# Task prompt
Extract each line of the records below that contains the string "answer". The match is case-sensitive.
-- start --
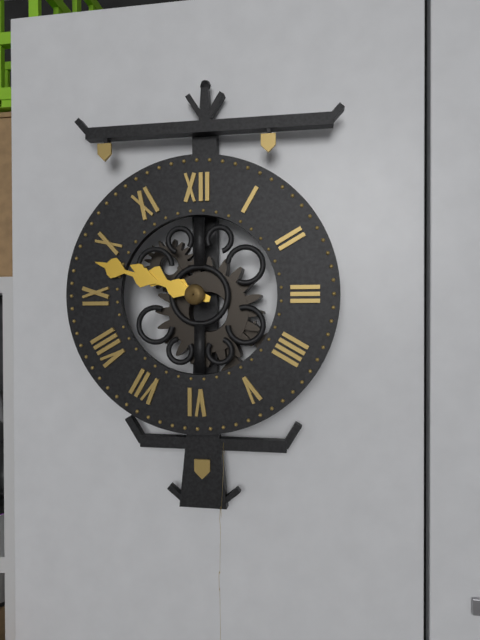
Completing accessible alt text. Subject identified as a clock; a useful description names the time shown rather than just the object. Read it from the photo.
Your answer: 9:48
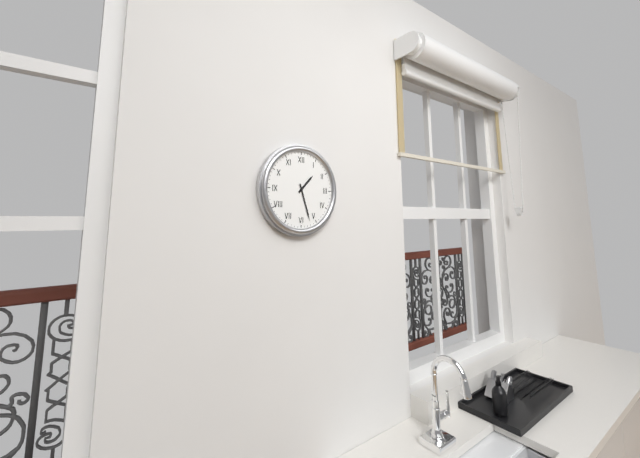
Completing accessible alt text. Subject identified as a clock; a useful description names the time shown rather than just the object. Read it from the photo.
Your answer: 1:27
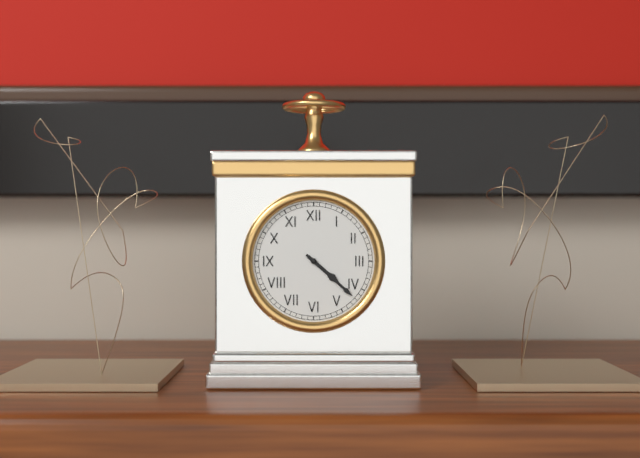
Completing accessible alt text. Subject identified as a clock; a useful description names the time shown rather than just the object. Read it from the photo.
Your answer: 4:22
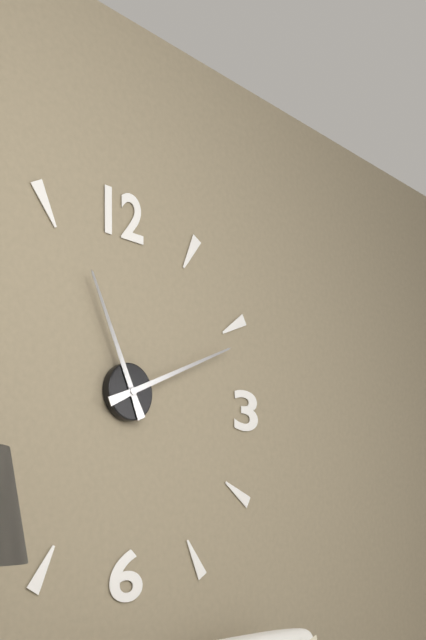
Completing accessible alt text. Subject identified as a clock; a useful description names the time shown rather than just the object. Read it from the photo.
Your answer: 11:11
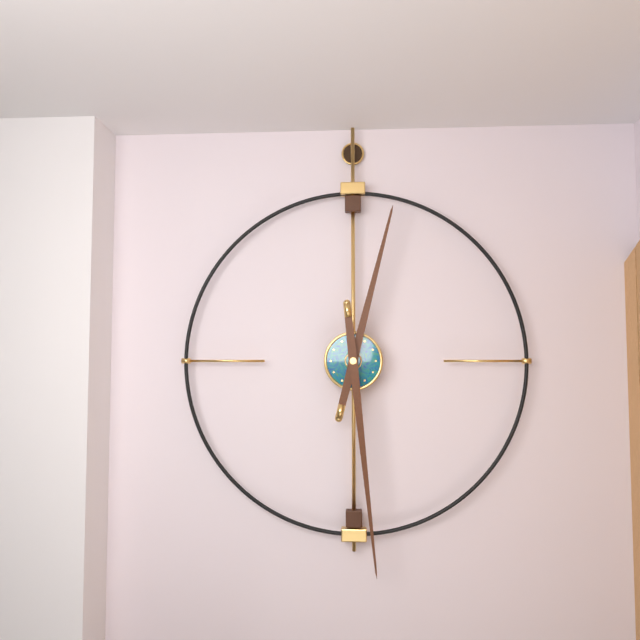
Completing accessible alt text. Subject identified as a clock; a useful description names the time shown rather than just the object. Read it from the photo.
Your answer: 12:29
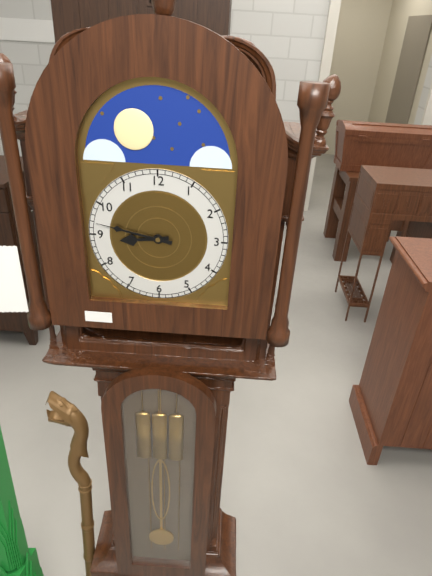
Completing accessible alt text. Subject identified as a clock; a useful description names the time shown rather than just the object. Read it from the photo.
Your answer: 8:47
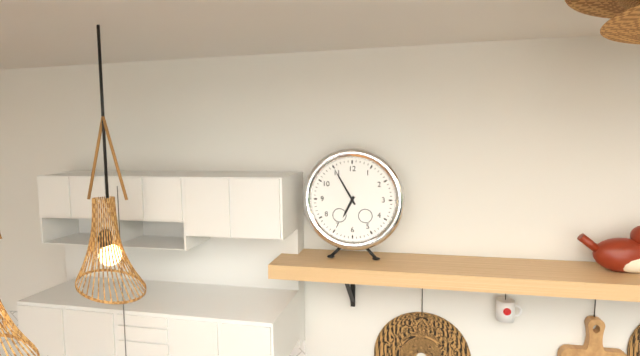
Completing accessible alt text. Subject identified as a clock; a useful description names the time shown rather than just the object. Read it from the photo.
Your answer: 6:55
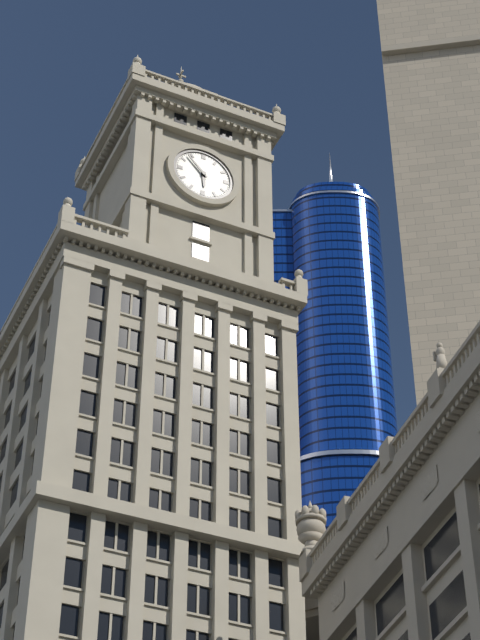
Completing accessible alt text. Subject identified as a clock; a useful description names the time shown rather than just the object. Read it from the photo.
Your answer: 5:53
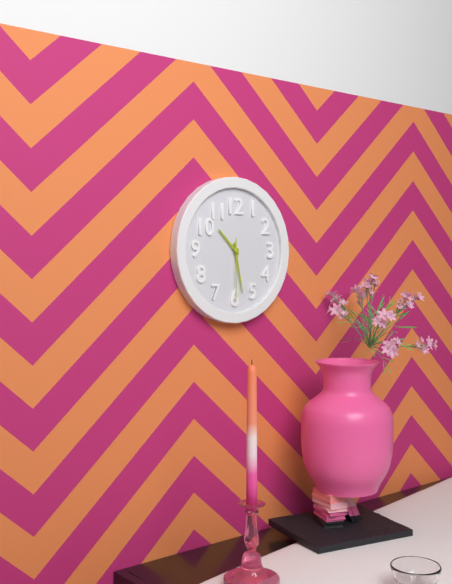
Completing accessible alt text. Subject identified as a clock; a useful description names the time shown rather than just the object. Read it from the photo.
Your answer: 10:28:30
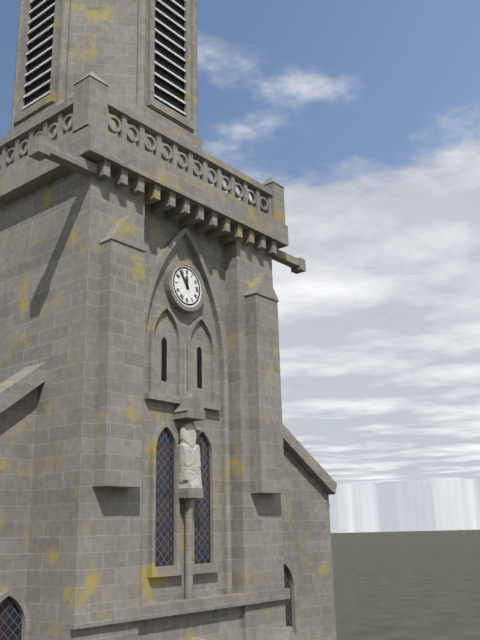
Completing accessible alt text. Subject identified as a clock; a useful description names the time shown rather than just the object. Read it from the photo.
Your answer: 11:54
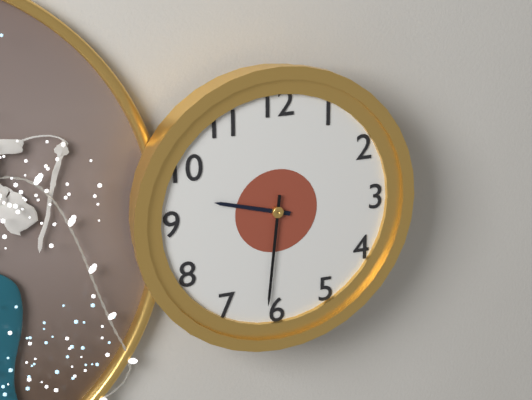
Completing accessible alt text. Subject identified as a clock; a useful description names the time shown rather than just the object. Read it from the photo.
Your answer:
-- end --
# Full solution
Your answer: 9:48
Your answer: 1:27
Your answer: 4:22
Your answer: 11:11
Your answer: 12:29
Your answer: 8:47
Your answer: 6:55
Your answer: 5:53
Your answer: 10:28:30
Your answer: 11:54
Your answer:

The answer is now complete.